## [Records shown]
┌────────
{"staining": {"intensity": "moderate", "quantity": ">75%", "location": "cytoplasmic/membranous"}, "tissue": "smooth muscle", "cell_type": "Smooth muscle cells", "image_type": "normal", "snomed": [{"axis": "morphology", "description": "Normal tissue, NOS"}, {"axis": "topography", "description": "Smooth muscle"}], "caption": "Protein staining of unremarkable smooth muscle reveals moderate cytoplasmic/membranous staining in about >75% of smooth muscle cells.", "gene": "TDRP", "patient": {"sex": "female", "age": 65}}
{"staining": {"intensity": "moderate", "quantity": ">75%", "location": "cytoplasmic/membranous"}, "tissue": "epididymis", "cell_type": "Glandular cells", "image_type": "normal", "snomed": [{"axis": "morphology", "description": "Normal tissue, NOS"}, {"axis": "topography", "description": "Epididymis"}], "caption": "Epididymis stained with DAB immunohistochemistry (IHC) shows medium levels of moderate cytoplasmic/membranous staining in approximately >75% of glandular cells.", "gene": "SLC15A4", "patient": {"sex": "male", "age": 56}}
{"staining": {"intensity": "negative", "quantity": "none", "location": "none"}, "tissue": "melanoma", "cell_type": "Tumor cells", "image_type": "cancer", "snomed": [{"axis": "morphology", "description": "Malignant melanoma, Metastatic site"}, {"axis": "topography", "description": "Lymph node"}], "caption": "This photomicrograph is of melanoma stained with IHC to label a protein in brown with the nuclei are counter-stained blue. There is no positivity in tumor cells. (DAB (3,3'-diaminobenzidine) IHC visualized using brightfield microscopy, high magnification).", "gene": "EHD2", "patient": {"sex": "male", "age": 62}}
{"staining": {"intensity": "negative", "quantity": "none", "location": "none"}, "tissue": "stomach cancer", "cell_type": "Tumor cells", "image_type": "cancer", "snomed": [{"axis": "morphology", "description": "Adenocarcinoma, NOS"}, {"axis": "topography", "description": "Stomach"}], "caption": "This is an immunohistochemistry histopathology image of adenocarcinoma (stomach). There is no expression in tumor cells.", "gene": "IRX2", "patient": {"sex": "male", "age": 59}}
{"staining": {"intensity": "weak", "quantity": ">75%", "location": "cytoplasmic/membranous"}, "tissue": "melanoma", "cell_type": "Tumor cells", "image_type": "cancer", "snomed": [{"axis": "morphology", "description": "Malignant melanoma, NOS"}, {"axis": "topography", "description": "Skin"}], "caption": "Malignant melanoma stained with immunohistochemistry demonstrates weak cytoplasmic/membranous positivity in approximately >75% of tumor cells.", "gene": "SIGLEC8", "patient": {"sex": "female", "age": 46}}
└────────
All lines of the records above with the word "melanoma" in them are to be copied.

## [Solution to this exercise]
{"staining": {"intensity": "negative", "quantity": "none", "location": "none"}, "tissue": "melanoma", "cell_type": "Tumor cells", "image_type": "cancer", "snomed": [{"axis": "morphology", "description": "Malignant melanoma, Metastatic site"}, {"axis": "topography", "description": "Lymph node"}], "caption": "This photomicrograph is of melanoma stained with IHC to label a protein in brown with the nuclei are counter-stained blue. There is no positivity in tumor cells. (DAB (3,3'-diaminobenzidine) IHC visualized using brightfield microscopy, high magnification).", "gene": "EHD2", "patient": {"sex": "male", "age": 62}}
{"staining": {"intensity": "weak", "quantity": ">75%", "location": "cytoplasmic/membranous"}, "tissue": "melanoma", "cell_type": "Tumor cells", "image_type": "cancer", "snomed": [{"axis": "morphology", "description": "Malignant melanoma, NOS"}, {"axis": "topography", "description": "Skin"}], "caption": "Malignant melanoma stained with immunohistochemistry demonstrates weak cytoplasmic/membranous positivity in approximately >75% of tumor cells.", "gene": "SIGLEC8", "patient": {"sex": "female", "age": 46}}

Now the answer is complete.